The rhythmic pumping motion of the heart stands as a cornerstone in life, as it circulates blood to the entire human body through a series of carefully timed contractions of the individual chambers. Changes in the size, shape and movement of the chambers can be important markers for cardiac disease and modeling this in relation to clinical demography or disease is therefore of interest. Existing methods for spatio-temporal modeling of the human heart require shape correspondence over time or suffer from large memory requirements, making it difficult to use for complex anatomies. We introduce a novel conditional generative model, where the shape and movement is modeled implicitly in the form of a spatio-temporal neural distance field and conditioned on clinical demography. The model is based on an auto-decoder architecture and aims to disentangle the individual variations from that related to the clinical demography. It is tested on the left atrium (including the left atrial appendage), where it outperforms current state-of-the-art methods for anatomical sequence completion and generates synthetic sequences that realistically mimics the shape and motion of the real left atrium. In practice, this means we can infer functional measurements from a static image, generate synthetic populations with specified demography or disease and investigate how non-imaging clinical data effect the shape and motion of cardiac anatomies.

Figures (4)

• Figure 1: The signed distance field approximates the surface as the decision boundary separating space-time coordinates ($\textbf{p}_k,t_k$) that are inside and outside the surface. For each $\textbf{p}_k,t_k$ the signed distance $\hat{d}$ to the surface is predicted with the network $f_\theta$ based on a concatenation ($\oplus$) of the clinical demography latent vector $\textbf{z}_c$, the individual latent vector $\textbf{z}_r$ and the coordinate. $\textbf{z}_c$ is embedded from the clinical demography encoder $g_\phi$, whereas the source of $\textbf{z}_r$ depends on the task. Training: Each training sample is assigned a learnable embedding $\textbf{z}_r$ which is optimized jointly with $g_\phi$ and $f_\theta$. Reconstruction: The individual embedding is learned by locking the parameters of $f_\theta$ and $g_\phi$ and optimize for $\textbf{z}_r$. Generation: A new $\textbf{z}_r$ is generated by sampling from a multivariate Gaussian distribution.
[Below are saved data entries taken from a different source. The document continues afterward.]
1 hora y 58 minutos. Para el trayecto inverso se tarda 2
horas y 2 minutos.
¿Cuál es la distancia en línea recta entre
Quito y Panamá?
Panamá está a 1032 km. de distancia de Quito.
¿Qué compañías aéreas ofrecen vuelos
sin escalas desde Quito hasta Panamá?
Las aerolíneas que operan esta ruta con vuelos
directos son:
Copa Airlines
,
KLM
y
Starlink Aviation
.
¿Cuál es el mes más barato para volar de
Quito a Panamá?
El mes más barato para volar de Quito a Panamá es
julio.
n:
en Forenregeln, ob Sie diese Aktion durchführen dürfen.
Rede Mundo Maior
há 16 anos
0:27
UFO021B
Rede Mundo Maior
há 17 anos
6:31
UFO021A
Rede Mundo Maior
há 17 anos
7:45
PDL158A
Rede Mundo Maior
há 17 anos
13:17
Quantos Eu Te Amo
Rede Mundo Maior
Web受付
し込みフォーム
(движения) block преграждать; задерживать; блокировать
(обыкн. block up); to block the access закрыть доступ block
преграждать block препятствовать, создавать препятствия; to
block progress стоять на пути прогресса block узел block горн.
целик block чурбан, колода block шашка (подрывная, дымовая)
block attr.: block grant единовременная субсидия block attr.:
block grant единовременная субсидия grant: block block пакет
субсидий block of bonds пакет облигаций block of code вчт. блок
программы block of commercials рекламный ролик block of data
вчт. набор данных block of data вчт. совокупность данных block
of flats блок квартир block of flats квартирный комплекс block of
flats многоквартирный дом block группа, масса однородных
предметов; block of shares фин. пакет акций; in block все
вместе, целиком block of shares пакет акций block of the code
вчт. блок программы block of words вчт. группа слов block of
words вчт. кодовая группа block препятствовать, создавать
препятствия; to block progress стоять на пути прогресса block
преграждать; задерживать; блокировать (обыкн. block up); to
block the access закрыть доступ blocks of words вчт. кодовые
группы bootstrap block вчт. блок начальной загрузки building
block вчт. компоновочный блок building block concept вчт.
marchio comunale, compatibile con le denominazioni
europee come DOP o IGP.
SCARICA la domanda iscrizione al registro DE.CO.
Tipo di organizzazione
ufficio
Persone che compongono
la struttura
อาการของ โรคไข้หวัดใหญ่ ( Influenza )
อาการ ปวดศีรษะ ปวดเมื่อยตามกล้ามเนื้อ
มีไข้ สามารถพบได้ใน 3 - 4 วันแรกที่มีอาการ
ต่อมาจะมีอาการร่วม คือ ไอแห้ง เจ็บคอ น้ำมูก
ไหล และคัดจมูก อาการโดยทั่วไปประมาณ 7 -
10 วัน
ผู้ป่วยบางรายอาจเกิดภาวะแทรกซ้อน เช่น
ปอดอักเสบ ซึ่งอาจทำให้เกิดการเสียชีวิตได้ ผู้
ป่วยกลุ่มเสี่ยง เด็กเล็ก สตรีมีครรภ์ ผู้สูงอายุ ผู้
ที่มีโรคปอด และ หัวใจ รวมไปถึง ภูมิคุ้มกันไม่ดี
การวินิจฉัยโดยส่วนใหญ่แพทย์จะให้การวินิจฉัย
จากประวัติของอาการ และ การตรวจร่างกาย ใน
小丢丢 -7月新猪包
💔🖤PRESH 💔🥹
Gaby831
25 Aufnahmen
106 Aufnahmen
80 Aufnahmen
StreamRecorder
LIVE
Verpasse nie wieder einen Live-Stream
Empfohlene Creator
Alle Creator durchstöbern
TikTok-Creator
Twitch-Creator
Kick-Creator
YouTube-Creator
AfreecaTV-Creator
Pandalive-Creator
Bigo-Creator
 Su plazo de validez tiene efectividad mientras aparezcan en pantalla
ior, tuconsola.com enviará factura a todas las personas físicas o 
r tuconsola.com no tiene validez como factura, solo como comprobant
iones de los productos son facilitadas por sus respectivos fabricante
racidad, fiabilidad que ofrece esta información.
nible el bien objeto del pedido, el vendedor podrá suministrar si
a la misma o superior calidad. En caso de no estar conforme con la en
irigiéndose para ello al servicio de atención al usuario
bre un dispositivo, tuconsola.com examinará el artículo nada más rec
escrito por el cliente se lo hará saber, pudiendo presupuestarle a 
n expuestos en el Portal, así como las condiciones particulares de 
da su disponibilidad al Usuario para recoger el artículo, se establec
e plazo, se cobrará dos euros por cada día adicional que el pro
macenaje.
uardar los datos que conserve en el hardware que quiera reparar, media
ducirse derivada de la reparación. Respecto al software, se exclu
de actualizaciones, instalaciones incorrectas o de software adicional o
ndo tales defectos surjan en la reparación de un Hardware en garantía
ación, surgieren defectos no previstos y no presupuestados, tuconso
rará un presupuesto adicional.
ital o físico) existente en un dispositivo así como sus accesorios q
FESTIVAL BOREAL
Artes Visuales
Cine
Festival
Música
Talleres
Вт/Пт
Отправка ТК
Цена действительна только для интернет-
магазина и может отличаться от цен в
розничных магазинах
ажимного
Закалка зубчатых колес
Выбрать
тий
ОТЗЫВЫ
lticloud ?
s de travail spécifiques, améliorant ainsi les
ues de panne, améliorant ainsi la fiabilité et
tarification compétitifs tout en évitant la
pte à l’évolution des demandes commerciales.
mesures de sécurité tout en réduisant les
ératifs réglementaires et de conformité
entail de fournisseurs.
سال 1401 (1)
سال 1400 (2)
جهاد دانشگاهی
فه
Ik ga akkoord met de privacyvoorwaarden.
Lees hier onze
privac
• Figure 2: Two examples of completed sequences illustrated with volume curves and the chamfer distance (CD) between the predicted and true surface at time frame $0\%$,$35\%$ and $75\%$ (coloured surfaces) as well as surface with maximum volume (wireframe). The blue ($\square$) correspond to the $25th$ percentile evaluated on average CD, whereas the red ($\bigcirc$) shows an abnormal atrial motion without an active emptying phase.
• Figure 3: Distribution of left atrial fractional change (FC) across the subgroups based on gender (male/female) and age ($<50$,50-59,60-69 and $>69$) in the population from the test set (left) and a synthetic population generated with the same clinical demography as the population in the test set (right).
• Figure 4: Synthetically created samples. Left: fixed clinical demography (50-59 years old, Male, systolic blood pressure equal to 130 mmHg) and sampled $\textbf{z}_r$. Right: fixed individual latent and varying $\textbf{z}_c$. The figure show the first two principle components (PC) of the latent spaces, the volume curves for all samples as well as the generated anatomies at $t=\%0$ (surface) and at $V_\text{max}$ (wireframe).